Analgésico cutâneo - A aplicação do frio permite uma inibição rápida (quase imediata) da condução nervosa nas fibras sensitivas cutâneas. Além disso, permite uma sideração das terminações livres, que são numerosas ao nível da pele. Estas duas acções concomitantes criam um analgésico cutâneo que surge rapidamente. Permite efectuar certos cuidados que serão desconfortáveis sem a aplicação do frio.
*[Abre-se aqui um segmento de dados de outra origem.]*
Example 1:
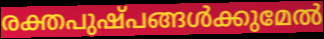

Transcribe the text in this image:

രക്തപുഷ്പങ്ങൾക്കുമേൽ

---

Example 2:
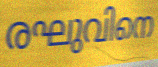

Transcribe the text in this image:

രഘുവിനെ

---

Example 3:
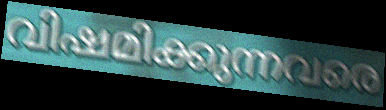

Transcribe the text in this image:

വിഷമിക്കുന്നവരെ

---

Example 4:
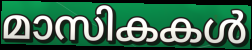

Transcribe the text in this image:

മാസികകൾ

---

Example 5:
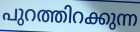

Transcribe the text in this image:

പുറത്തിറക്കുന്ന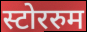
स्टोररुमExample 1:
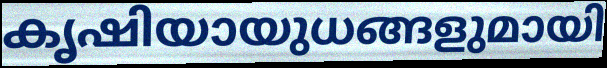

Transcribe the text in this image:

കൃഷിയായുധങ്ങളുമായി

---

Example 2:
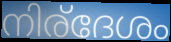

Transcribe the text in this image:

നിര്ദേശം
Vasomotricidade intermitente - Como se observa tradicionalmente, a aplicação do frio na superfície cutânea provoca uma vasoconstrição ao nível dos vasos da micro-circulação. Essa vasoconstrição é rapidamente seguida por uma vasodilatação criada pelos fenómenos reflexos.
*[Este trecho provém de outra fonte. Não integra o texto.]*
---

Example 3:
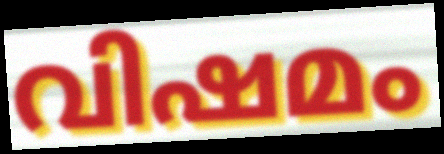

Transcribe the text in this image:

വിഷമം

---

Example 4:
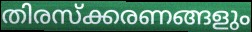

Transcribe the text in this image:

തിരസ്ക്കരണങ്ങളും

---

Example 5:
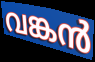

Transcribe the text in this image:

വങ്കൻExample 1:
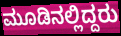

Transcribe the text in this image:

ಮೂಡಿನಲ್ಲಿದ್ದರು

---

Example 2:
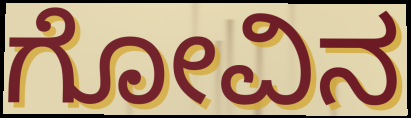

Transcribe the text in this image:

ಗೋವಿನ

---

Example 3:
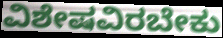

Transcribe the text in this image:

ವಿಶೇಷವಿರಬೇಕು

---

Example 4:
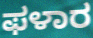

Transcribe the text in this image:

ಫಳಾರ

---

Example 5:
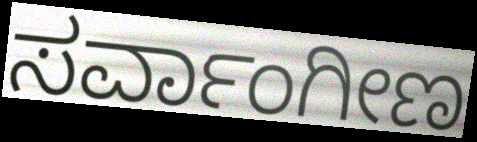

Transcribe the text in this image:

ಸರ್ವಾಂಗೀಣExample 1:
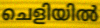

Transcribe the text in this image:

ചെളിയിൽ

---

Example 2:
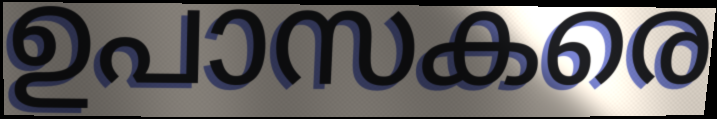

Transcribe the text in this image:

ഉപാസകരെ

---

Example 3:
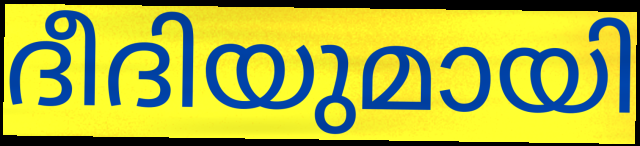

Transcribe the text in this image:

ദീദിയുമായി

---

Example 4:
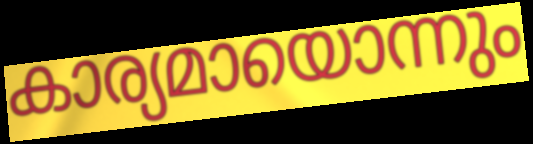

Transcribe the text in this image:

കാര്യമായൊന്നും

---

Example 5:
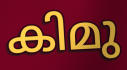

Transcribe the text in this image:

കിമുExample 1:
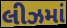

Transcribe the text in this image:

લીઝમાં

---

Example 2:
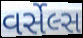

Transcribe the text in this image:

વર્સેલ્સ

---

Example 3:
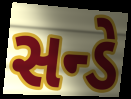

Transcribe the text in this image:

સન્ડે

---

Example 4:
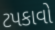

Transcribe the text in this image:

ટપકાવો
Assim, as vasoconstrições e as vasodilatações sucedem-se, correspondendo a uma vasomotricidade intermitente que melhora a troficidade da pele. Esta vasomotricidade intermitente tem como principal consequência, iniciar uma série de vasodilatações sucessivas de forte intensidade. Permite favorecer de forma importante a absorção cutânea de produtos de cuidados de beleza.

Assim sendo, a aplicação de uma fonte fria (à temperatura regular) sobre a pele, proporciona a migração transcutânea de substâncias activas. Este é o fenómeno da criophorès, logo, o princípio corresponde perfeitamente à etimologia do termo (crio: frio e phorès: mudança, deslocação). Esta noção é fundamental, pois a penetração percutida pelos produtos de cuidados de beleza é uma componente importante destes equipamentos.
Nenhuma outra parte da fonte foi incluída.